И Бережков сжато рассказал о том, что уже было известно мне: о том, как председатель «Компаса» профессор Шелест, взяв телефонную трубку, вдруг изменился в лице; как на заседании водворилось полное уныние; как Шелест воскликнул не без юмора: «Мы забыли, что у нас есть Бережков»; как члены «Компаса» провозились всю ночь над предназначенными для поездки аэросанями; как при выезде из ворот был разбит пропеллер.

— От Кутафьи, — продолжал рассказчик, — мы тронулись около семи часов утра. Миновав Серпуховскую площадь и Даниловку, аккуратно проскользнув сквозь тесный проезд под мостом Московской окружной железной дороги, я вывел сани, как мне было сказано, на Серпуховское шоссе. Стоял сильный мороз при ясном небе. Навстречу выкатилось красноватое солнце, не режущее глаз. Позади осталось несколько фабрик и заводов, расположенных в Нижних и в Верхних Котлах. Редко-редко кое-где курилась одна-другая заводская труба. Над остальными не виднелось дымков: в те годы царила разруха, не хватало топлива, множество предприятий было заморожено.

Сани легко скользили по широкой пустынной дороге.
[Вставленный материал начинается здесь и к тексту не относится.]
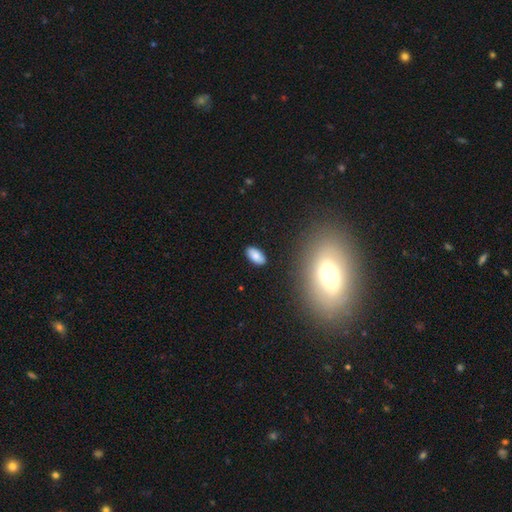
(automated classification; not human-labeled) This appears to be a smooth galaxy with no disk features (83%) that is in between round and cigar-shaped (93%). Merging: none (87%).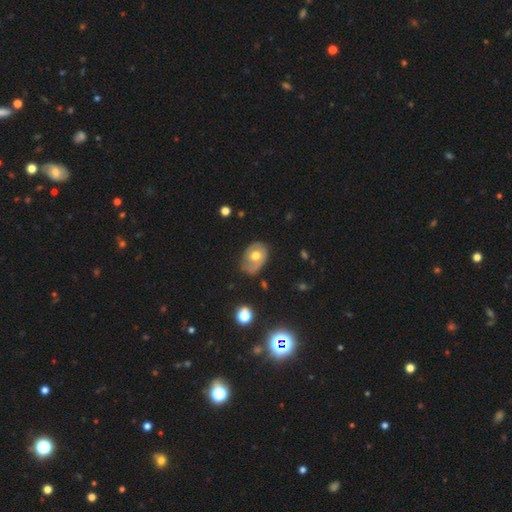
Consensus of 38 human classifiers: smooth-or-featured: smooth: 50% (tied) | featured or disk: 50% (tied) | star or artifact: 0%
  how-rounded: in between: 89% | round: 11% | cigar-shaped: 0%
  merging: minor disturbance: 45% | none: 39% | major disturbance: 16% | merger: 0%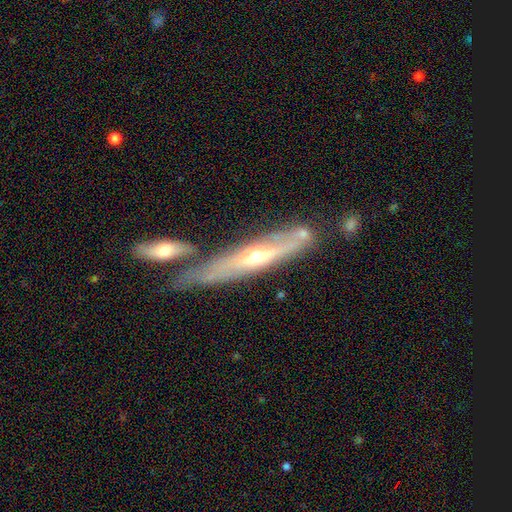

За Верхними Котлами, как хорошо известно московским автомобилистам, идет очень крутой спуск.

Взлетев на гребень, я увидел, что навстречу двигается в гору длиннейший обоз. Сблизившись, я спокойно налег на руль, чтобы обойти обоз справа, но передняя лошадь в этот момент обезумела при виде летящего на нее чудища с быстро крутящимся, сверкающим на солнце пропеллером (на аэросанях, как я уже говорил, пропеллер укреплен позади, но его длинные лопасти, обшитые медью, сливающиеся при вращении в прозрачный сияющий диск, видны и встречным). Обезумев, лошадь кинулась в ту сторону, куда я плавно направлял сани, и преградила дорогу.

Тормоза ненадежны, затормозить нельзя. Я резко повернул и… — в такие моменты соображаешь молниеносно — дал полный газ. Мотор взревел, скорость сразу прыгнула. Я попытался на крутом вираже обойти взбесившуюся лошадь. Правый полоз оказался над канавой. Чтобы привести сани в равновесие, я всем телом сделал бросок влево, и на меня тотчас с маху навалился Ганьшин, понимающий опасность. Сани накренились, и правый полоз в вираже несколько мгновений оставался в воздухе.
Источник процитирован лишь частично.